European Case Law Identifier: ECLI:AT:OGH0002:2021:0020OB00164.20M.0128.000
Spruch:
Der außerordentlichen Revision wird teilweise Folge gegeben. Das angefochtene Urteil wird dahin abgeändert, dass die Entscheidung des Erstgerichts wiederhergestellt wird.
Die Kosten des Rechtsmittelverfahrens werden gegeneinander aufgehoben.
Entscheidungsgründe:
[1] Die Parteien sind seit 1988 verheiratet. Zu entscheiden ist über die Klage des Mannes (idF Kläger) und die Widerklage der Frau (idF Beklagte) auf Scheidung jeweils aus dem Verschulden der Gegenseite. Die Klage wurde am 27. September 2018 erhoben, die Widerklage am 26. November 2018.
[2] Das Ehepaar lebt in einem Tourismusgebiet. Der Kläger war bei Bergbahnen angestellt, die Beklagte besorgte die Vermietung von Ferienwohnungen in einem Haus, das der Kläger von seinem Vater erhalten hatte. Weiters war sie auf Stundenbasis als Kellnerin tätig, kümmerte sich um die Kindererziehung und versorgte den Haushalt. Die Vorinstanzen konnten nicht feststellen, dass die Beklagte die Vermietung „wesentlich vernachlässigt“ hätte.
[3] Die Ehegatten haben eine 1987 geborene Tochter, die mit ihrem Lebensgefährten und ihrem minderjährigen Sohn bis 2017 oder 2018 im Haus wohnte; die Beklagte hat eine weitere Tochter, die in Kärnten lebt.

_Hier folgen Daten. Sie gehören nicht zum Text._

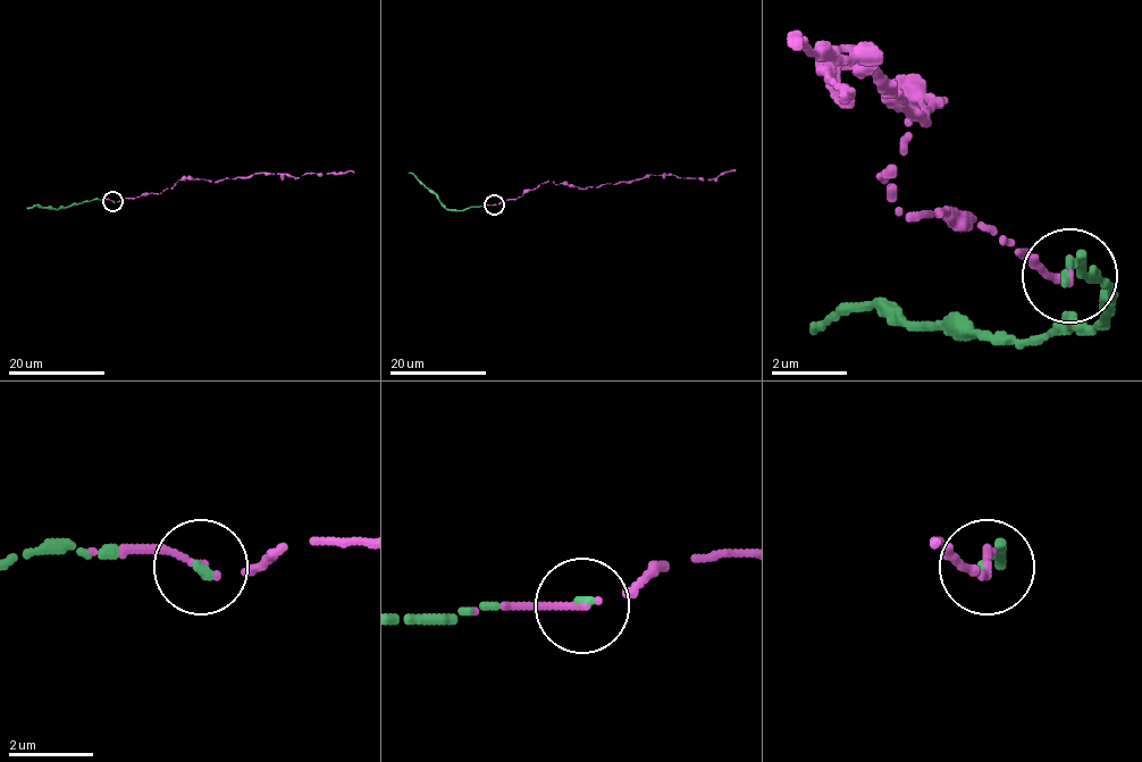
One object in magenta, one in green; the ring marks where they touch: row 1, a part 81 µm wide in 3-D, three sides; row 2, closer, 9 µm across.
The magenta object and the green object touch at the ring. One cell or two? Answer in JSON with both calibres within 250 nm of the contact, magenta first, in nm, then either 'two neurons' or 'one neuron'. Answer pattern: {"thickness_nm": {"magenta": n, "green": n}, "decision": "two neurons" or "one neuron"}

[4] Die Ehe der Streitteile verlief aus Sicht beider Streitteile seit längerem „nicht ganz friktionsfrei“. Bereits 2015 sprachen sie über die Scheidung, wobei die Initiative zunächst von der Beklagten ausging. Hintergrund war der Alkoholkonsum des Klägers, den dieser bis dahin „zunehmend gesteigert“ hatte. Er trank täglich durchschnittlich zwei Flaschen Bier und regelmäßig auch Schnaps, was sich negativ auf das Eheleben ausgewirkt hatte. Die Beklagte organisierte für ihn Termine bei Therapeuten und bei einer Suchtberatungsstelle; der Kläger nahm einzelne Termine wahr, um dem ausdrücklichen Wunsch der Beklagten zu entsprechen, führte diese jedoch nicht weiter. Darüber hinaus versuchte die Beklagte, den Kläger zu anderweitigen Aktivitäten, wie etwa zum Wandern oder zu Tanzkursen oder Schnitzkursen zu motivieren. Im Zuge der Gespräche über eine Scheidung nahmen die Streitteile im Jahr 2015 eine Mediation in Anspruch.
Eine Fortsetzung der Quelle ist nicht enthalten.